Leeds United: Prozone paints a different picture of winger Kebe’s time at Leeds - Hay

Yorkshire Evening Post 8/3/14
by Phil Hay
The funny thing about Jimmy Kebe, as Brian McDermott and Sam Byram have noted in the past few weeks, is the statistical analysis of his performances.
In an average game he runs further than most players. He runs faster than most players too, and more often. Leeds United don’t make this stuff up. The data is generated by Prozone and compiled match by match. “We get all the player stats and Jimmy’s at the top pretty much every week,” Byram said. “Sometimes it goes unnoticed.”
That’s where interpretation comes in. Effort and impact are not the same thing but the statistics put to bed the idea that Kebe is refusing to try a leg. He has a casual, languid posture and a lackadaisical style but criticism of him is on dodgy ground if it relies on the thought of Kebe being lazy. A player once said to me that Prozone is like a school exam – disputing the scores is a denial of hard, indisputable facts. If you’re bottom of the pile you’re bottom of the pile. And everybody knows it.
From time to time there are students, just as there are footballers, who can coast along and pull up trees when it matters; inattentive but effective. That was Jermaine Beckford’s reputation at a time when Leeds operated without Prozone or any means of proving otherwise.
Beckford cut an aloof, carefree and individual figure for much of his career at Elland Road. He is also the most prolific striker in a single season with Leeds since John Charles. In that form, what other statistics matter? There was never much call for Beckford to double as a full-back and spend half a match shielding his own box.
That, unusually, is a useful aspect of Kebe’s game. He’s defensively sound and well aware of gaps and problems behind him. But wingers who take credit for defending are like strikers who don’t score: prone to a loss of patience among the crowd around them. Managers might see that as a simplistic view but they’ll also tell you that football’s a simple game. Even McDermott would not pretend that he signed Kebe for no other reason than to pair up with Byram or Lee Peltier inside his own half.
Watching Kebe for the past two months has been like watching a firework with a slow fuse the length of Elland Road. You know he’s better than this because you’ve seen him play better than this. His was the name we looked for when Reading came to Leeds and the name which, through injury, was sometimes missing from Reading’s teamsheet.
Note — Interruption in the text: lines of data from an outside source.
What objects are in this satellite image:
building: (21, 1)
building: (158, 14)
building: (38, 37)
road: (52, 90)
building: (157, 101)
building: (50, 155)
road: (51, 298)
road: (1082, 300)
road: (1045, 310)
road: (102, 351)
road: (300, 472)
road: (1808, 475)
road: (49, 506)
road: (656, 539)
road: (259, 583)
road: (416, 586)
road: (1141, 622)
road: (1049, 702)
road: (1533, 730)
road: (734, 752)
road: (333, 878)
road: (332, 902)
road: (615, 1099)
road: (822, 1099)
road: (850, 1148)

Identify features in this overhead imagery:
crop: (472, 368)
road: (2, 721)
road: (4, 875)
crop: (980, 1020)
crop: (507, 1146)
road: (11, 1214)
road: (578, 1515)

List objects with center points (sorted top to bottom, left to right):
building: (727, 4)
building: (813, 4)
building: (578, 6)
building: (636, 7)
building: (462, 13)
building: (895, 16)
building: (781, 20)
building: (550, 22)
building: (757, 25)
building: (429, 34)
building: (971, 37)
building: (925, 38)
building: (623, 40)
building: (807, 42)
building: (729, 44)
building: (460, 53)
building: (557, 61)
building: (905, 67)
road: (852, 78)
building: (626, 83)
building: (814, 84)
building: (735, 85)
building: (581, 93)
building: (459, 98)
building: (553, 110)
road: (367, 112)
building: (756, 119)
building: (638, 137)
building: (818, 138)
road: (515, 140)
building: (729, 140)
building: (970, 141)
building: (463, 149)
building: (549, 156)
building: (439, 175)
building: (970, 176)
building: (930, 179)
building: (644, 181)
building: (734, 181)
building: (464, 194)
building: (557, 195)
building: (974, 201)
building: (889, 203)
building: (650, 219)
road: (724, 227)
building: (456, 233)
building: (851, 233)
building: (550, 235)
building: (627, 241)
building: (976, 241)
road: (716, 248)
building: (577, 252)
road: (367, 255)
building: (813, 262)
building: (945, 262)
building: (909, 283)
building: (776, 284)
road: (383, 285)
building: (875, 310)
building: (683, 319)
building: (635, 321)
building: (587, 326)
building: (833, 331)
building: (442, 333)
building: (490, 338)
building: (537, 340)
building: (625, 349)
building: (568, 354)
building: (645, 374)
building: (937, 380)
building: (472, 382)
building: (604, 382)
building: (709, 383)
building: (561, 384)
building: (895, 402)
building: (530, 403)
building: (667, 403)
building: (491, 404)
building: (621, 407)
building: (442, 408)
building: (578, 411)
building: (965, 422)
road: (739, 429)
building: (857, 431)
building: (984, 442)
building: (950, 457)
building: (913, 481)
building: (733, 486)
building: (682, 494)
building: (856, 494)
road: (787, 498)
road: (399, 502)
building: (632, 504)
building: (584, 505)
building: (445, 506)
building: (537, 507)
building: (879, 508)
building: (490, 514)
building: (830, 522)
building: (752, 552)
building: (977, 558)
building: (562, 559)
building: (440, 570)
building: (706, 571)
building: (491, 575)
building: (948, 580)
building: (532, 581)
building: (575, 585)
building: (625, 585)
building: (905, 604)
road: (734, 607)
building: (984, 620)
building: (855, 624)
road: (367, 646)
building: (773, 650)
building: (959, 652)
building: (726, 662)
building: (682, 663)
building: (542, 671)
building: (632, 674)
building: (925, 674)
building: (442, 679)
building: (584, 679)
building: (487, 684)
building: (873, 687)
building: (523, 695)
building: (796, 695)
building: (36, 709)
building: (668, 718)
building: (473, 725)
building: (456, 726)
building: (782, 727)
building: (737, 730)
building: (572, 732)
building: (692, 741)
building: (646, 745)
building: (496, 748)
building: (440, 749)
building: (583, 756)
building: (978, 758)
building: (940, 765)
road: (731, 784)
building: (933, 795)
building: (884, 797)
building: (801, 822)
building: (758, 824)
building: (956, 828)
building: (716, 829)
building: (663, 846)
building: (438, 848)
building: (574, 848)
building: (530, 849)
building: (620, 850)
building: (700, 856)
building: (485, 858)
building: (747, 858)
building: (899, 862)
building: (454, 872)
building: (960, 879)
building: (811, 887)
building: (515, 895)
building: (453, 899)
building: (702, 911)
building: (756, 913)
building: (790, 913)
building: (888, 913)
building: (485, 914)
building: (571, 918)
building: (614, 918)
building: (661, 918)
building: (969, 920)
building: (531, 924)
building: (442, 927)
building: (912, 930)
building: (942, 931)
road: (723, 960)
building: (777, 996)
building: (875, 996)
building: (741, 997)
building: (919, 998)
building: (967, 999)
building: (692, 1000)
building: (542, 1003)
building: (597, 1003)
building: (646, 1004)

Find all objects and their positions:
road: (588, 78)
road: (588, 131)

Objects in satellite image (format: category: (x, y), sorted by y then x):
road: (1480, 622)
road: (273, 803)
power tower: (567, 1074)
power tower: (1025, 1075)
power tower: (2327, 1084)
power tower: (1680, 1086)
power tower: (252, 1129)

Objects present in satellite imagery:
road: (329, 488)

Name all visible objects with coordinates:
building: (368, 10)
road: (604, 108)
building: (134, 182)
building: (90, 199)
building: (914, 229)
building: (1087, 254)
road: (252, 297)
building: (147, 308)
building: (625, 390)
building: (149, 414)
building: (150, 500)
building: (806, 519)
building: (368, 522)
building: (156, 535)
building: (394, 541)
You took encouragement from the fact that Leeds would be spared 90 minutes of him annihilating the right wing.
There was ample opportunity for Kebe to do that at QPR last weekend, especially after half-time; chances for him to cut loose as QPR’s attacks faltered midway inside United’s half. That he was sitting so deep is indicative of the tactics McDermott has being using away from home and it would help Kebe to have the bulk of a game in his natural position but the equation is simple: a player whose confidence could be higher and who can hear dissenting voices around him equals a player who needs Prozone to speak for him. The pressure is conspiring.
Kebe has in general been no less influential than Cameron Stewart, the other winger signed by McDermott in January. But Stewart is 22, a less familiar commodity and a signing who is here for another three years. You expect less of him than you do of a winger who was synonymous with Reading’s title-winning season in 2012 and skilful enough to set this season alight. It would be a good start if Kebe set himself alight.
But for all that, he is part of an unproductive trend of dropping loanees into fire-fights that are already getting out of hand. It has been going on at Elland Road for a long time. There are players like Jack Butland – so inherently stable – who can fall in and perform without thinking twice but so many loan signings made by Leeds are thrust into a team lacking form. If confidence is Kebe’s issue then bringing him here in this spell of performance, amid a takeover so disruptive, was not the optimum scenario. Had he signed last August, you’d probably be looking at a different player.
Every year, a heavy weight falls on individuals brought in to invigorate a season that isn’t quite happening. There was Steve Morison 12 months ago, and Barry Bannan and Jake Livermore in 2010-11; potentially good recruits who were blown out of the water in a matter of weeks as United’s campaigns went the same way. In defence of Jimmy Kebe, this is a hard club to play for at the best of times. And who in Leeds can remember the best of times?